The National Paediatric Hospital Development Board (NPHDB) has already been involved in a series of disputes with construction group BAM, but this is the first time the rows have moved to the High Court.
The cost of the Dublin hospital has been an ongoing controversy for many years, with some fearing the project could end up costing as much as €2 billion.
The overground, or phase B, part of the project is the subject of gross maximum price agreements between the two sides but that has not stopped a series of rows over money, all of which have gone through a dispute management process.
The instruction for the phase B construction works was issued to BAM by the NPHDB on January 8th, 2019, and the phase B works commenced at that time, a spokeswoman for NPHDB said.
However BAM made a claim disputing the validity of the instruction, leading to the dispute that has now ended up in the courts.
“The agreed dispute management process has been exhausted with respect to this specific claim, without agreement from the contractor,” she said.
Given the importance of the works, the cost, and the date for completion of this critically needed new children’s hospital, it is essential that this fundamental contractual issue is definitively resolved, the spokeswoman said.
“In order to rigorously defend the public purse, the NPHDB has been left with no option but to bring the matter to the High Court.”
However BAM, in a statement issued in response to the taking of proceedings, said it had been instructed to begin phase B of the project even though a fully completed design had not been produced, and has still not been produced.
“The NPHDB issued the instruction to commence Phase B despite the fact that the design was not provided as required by the contract. At today’s date, the design is still not complete.”

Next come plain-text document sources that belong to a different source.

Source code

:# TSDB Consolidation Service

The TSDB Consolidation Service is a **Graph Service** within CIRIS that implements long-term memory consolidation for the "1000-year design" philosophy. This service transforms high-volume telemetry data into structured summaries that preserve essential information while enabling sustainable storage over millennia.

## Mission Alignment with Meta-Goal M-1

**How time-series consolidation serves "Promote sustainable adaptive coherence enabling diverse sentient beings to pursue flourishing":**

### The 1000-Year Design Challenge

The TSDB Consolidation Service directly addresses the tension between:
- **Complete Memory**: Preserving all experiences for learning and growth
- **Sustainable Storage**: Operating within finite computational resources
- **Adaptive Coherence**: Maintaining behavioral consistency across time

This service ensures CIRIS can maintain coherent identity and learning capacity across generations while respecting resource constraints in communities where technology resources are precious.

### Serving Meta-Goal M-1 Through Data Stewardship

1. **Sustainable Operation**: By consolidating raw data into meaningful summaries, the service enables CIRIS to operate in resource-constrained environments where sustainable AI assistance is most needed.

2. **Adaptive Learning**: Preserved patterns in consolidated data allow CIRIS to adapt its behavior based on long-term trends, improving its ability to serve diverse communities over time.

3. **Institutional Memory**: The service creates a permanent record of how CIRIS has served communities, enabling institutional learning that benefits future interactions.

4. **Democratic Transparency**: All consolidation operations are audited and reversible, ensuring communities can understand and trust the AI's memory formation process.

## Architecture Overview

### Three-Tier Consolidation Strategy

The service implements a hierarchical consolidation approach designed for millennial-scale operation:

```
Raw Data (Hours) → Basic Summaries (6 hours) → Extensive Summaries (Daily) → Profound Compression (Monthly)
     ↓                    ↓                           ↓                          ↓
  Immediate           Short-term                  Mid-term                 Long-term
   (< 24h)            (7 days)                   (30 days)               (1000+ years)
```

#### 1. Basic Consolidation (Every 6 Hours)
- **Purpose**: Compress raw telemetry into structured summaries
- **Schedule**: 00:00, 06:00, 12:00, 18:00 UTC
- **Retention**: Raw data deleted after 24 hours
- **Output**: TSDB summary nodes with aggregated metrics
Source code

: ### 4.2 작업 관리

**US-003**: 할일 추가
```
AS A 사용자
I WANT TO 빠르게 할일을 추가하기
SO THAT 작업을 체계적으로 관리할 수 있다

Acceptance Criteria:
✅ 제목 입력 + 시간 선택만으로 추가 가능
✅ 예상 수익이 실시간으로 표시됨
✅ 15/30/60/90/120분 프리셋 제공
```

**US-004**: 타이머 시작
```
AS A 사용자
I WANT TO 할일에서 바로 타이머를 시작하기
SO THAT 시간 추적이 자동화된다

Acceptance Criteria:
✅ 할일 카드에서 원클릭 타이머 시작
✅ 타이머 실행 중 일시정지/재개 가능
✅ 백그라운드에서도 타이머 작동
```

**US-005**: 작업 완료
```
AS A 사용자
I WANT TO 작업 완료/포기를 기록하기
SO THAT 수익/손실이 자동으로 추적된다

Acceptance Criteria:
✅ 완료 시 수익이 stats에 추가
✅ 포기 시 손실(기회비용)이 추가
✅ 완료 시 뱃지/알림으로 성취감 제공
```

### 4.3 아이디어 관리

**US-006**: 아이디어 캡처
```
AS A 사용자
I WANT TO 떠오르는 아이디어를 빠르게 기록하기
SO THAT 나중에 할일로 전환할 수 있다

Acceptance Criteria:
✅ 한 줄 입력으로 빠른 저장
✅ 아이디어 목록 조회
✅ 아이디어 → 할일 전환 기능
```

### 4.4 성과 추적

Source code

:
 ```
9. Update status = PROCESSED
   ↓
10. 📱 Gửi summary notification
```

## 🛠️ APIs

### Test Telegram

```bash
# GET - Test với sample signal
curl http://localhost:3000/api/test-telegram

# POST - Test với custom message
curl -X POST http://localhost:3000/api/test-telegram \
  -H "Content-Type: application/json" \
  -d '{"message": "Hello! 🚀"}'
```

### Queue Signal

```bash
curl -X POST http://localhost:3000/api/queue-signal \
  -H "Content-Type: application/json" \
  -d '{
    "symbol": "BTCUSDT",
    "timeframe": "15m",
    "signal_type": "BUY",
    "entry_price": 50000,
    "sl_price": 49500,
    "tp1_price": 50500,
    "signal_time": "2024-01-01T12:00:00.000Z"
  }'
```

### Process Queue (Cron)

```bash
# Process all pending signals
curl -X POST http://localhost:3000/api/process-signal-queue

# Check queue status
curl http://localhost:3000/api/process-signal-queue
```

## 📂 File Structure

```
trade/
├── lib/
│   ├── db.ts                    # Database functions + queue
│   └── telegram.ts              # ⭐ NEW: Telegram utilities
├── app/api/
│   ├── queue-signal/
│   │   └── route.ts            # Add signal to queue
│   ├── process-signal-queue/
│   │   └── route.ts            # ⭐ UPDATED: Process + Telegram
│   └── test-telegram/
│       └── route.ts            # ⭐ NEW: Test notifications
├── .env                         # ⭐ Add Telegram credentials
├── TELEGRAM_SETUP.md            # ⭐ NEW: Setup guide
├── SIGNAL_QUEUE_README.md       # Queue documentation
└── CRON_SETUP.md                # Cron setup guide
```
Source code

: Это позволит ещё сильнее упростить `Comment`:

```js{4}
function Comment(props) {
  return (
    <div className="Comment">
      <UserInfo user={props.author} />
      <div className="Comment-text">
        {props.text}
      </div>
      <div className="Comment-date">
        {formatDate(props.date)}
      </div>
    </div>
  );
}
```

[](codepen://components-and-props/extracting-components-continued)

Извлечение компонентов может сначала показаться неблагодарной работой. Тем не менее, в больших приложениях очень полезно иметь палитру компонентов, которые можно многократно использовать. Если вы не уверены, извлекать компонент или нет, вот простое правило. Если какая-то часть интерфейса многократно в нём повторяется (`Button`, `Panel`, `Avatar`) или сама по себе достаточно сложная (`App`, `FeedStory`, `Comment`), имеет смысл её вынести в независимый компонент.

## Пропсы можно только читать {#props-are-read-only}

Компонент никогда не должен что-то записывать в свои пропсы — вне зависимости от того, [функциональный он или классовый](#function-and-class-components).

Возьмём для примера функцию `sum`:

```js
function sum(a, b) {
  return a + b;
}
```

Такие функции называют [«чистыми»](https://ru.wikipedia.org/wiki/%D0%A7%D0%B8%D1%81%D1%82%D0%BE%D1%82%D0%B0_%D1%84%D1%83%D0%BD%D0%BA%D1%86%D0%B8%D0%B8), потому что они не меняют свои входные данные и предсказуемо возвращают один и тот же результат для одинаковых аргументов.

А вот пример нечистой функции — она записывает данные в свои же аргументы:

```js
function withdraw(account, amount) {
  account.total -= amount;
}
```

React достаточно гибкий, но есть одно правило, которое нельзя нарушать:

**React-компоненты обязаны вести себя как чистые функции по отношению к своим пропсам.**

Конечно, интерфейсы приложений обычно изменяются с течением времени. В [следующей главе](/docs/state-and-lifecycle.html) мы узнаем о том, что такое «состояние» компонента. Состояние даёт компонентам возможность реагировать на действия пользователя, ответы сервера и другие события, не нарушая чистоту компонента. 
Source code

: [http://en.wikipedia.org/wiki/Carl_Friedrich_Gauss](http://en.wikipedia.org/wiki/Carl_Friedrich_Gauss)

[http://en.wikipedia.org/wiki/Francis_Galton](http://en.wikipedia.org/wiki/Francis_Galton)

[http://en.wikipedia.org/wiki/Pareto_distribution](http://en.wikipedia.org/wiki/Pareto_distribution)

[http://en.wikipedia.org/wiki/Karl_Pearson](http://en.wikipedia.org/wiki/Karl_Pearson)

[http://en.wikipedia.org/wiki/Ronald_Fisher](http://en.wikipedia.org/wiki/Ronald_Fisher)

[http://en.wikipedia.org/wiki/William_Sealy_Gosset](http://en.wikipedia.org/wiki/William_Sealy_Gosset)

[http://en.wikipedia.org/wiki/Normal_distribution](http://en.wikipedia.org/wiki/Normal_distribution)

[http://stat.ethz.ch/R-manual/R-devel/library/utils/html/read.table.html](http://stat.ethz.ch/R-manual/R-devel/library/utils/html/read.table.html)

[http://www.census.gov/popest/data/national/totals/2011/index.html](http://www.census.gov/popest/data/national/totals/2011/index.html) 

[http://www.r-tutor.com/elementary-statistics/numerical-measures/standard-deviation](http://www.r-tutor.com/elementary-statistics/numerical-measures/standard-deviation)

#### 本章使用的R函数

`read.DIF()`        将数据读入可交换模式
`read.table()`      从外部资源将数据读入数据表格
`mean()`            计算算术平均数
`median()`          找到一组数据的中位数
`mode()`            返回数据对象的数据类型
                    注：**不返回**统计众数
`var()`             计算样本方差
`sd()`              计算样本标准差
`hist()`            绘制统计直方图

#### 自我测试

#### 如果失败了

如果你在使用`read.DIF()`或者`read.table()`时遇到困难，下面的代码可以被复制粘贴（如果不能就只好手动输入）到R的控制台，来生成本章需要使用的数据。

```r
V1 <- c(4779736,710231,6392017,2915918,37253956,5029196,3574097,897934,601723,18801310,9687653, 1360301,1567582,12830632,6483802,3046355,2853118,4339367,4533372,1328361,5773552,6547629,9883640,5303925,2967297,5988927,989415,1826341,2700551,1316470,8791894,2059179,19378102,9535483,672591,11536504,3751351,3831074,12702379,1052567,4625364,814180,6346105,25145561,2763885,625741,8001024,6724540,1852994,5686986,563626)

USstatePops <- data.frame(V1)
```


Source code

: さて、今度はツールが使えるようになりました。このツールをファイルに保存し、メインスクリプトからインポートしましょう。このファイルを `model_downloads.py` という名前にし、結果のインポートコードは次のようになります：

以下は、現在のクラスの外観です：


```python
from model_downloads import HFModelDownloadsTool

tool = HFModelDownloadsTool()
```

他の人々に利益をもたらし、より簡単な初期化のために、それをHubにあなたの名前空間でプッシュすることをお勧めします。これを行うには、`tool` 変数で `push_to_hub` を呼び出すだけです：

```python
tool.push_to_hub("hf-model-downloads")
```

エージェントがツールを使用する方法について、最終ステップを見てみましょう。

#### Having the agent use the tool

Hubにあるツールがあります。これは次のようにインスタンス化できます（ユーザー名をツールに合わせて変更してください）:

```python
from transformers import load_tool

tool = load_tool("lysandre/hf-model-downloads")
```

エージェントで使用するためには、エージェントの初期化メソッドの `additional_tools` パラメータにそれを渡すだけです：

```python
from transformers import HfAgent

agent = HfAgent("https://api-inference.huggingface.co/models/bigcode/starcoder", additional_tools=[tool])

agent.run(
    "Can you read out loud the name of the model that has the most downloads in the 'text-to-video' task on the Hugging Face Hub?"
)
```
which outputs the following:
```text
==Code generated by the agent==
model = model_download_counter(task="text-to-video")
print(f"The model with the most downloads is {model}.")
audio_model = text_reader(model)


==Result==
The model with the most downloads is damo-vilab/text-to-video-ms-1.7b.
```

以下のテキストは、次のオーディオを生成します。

BAM said it welcomed the fact that the issue would now be subject to careful analysis, and ultimate resolution, by the courts.
“BAM agrees that it is important that these issues be resolved so that all parties can concentrate on the delivery of this vital project to the highest standard in the shortest possible period.”
The company closed down work on the site this week, due to coronavirus crisis, a decision that was welcomed by the NPHDB.
Once the restrictions are lifted, the work on the site can resume, and should not be affected by the court proceedings.